■ ENTRIES SUPPLIED ■
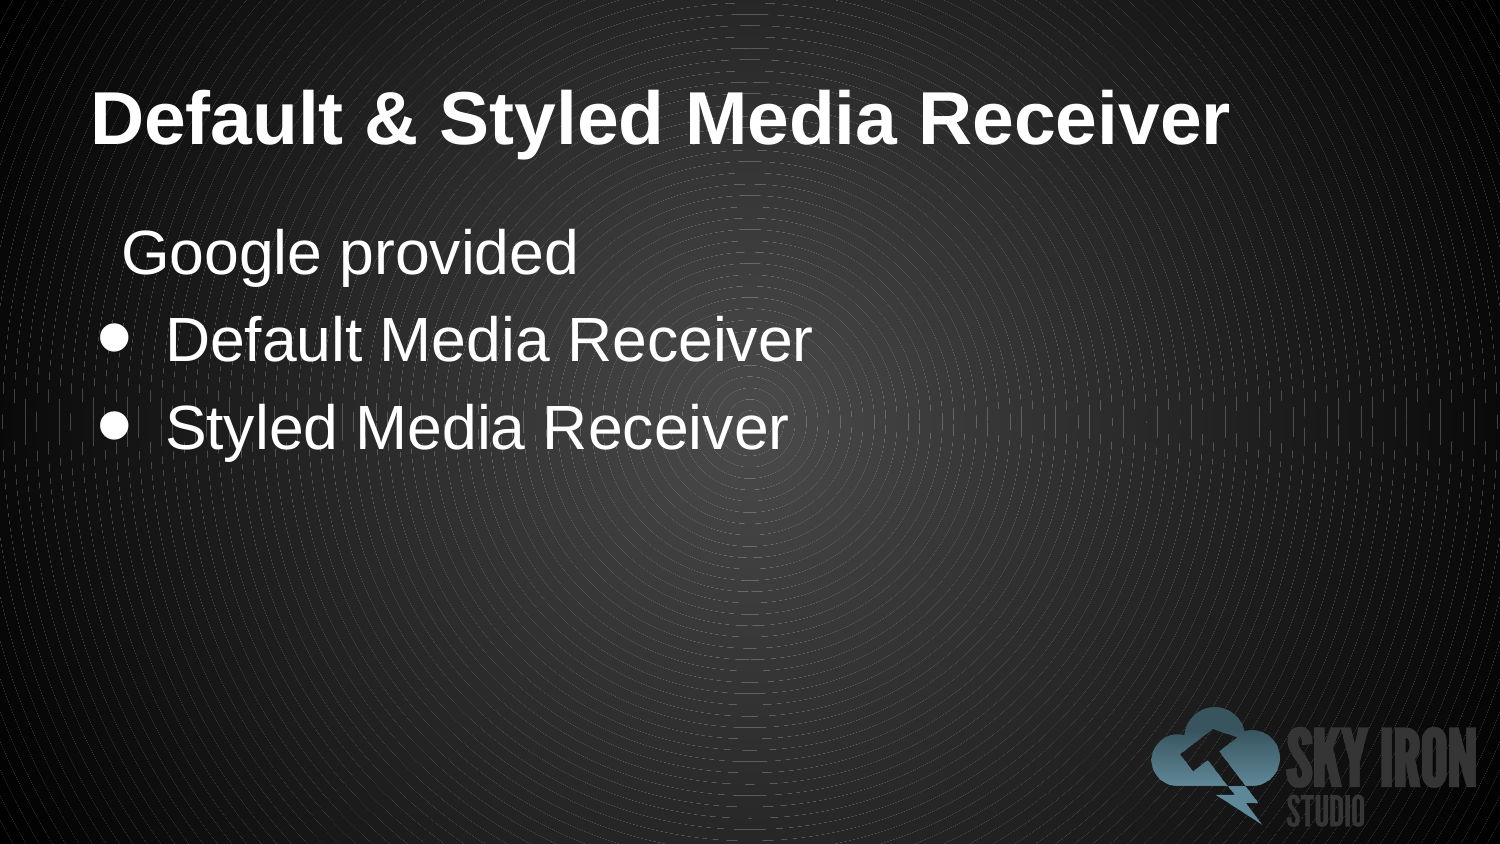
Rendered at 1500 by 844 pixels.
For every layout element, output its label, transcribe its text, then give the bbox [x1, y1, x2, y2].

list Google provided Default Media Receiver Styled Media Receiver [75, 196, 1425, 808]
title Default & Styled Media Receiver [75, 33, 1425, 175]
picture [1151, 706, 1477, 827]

* * *

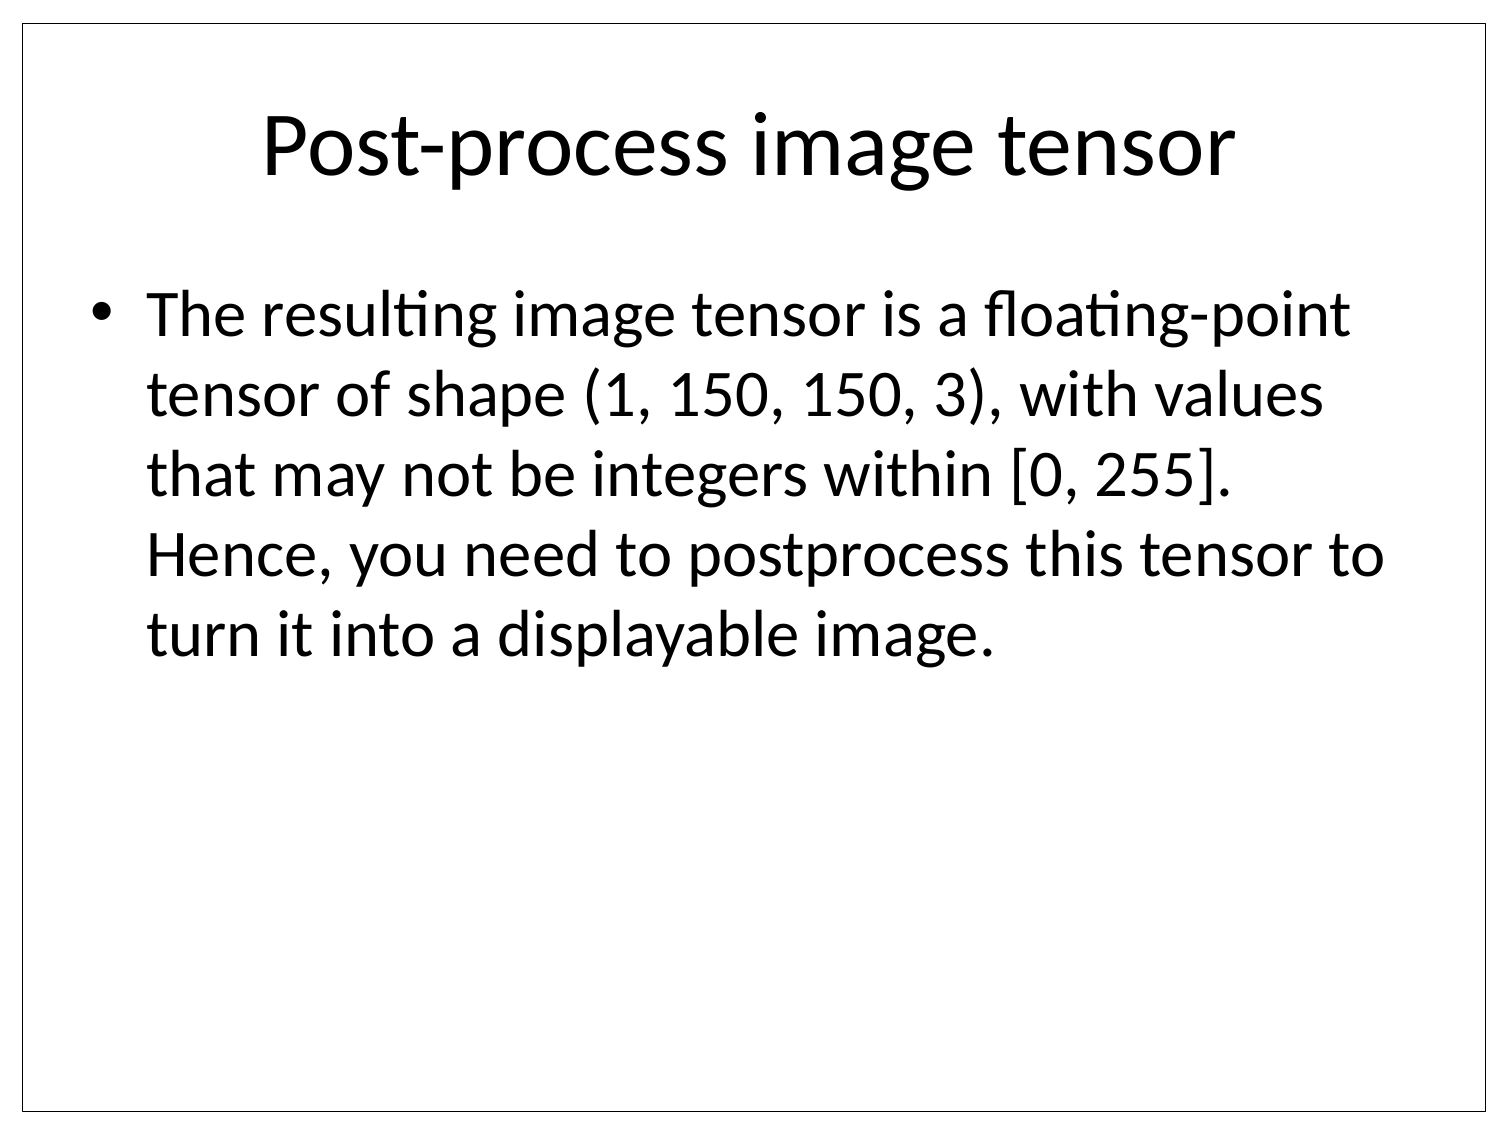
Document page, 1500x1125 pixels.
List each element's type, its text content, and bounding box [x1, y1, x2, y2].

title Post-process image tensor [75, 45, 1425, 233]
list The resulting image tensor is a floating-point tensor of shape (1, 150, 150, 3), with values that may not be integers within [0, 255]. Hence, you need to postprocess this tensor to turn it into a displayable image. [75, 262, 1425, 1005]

==

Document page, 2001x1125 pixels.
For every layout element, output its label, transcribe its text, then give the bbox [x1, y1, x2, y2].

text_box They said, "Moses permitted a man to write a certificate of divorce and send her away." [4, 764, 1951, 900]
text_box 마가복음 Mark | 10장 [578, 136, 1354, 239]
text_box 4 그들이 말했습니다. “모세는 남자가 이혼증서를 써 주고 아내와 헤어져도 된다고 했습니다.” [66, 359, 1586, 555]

■ REQUIRED ACTION ■
Within the listing above, how many lines hold the string "page"? Answer with the number only.

■ WRITTEN SOLUTION ■
2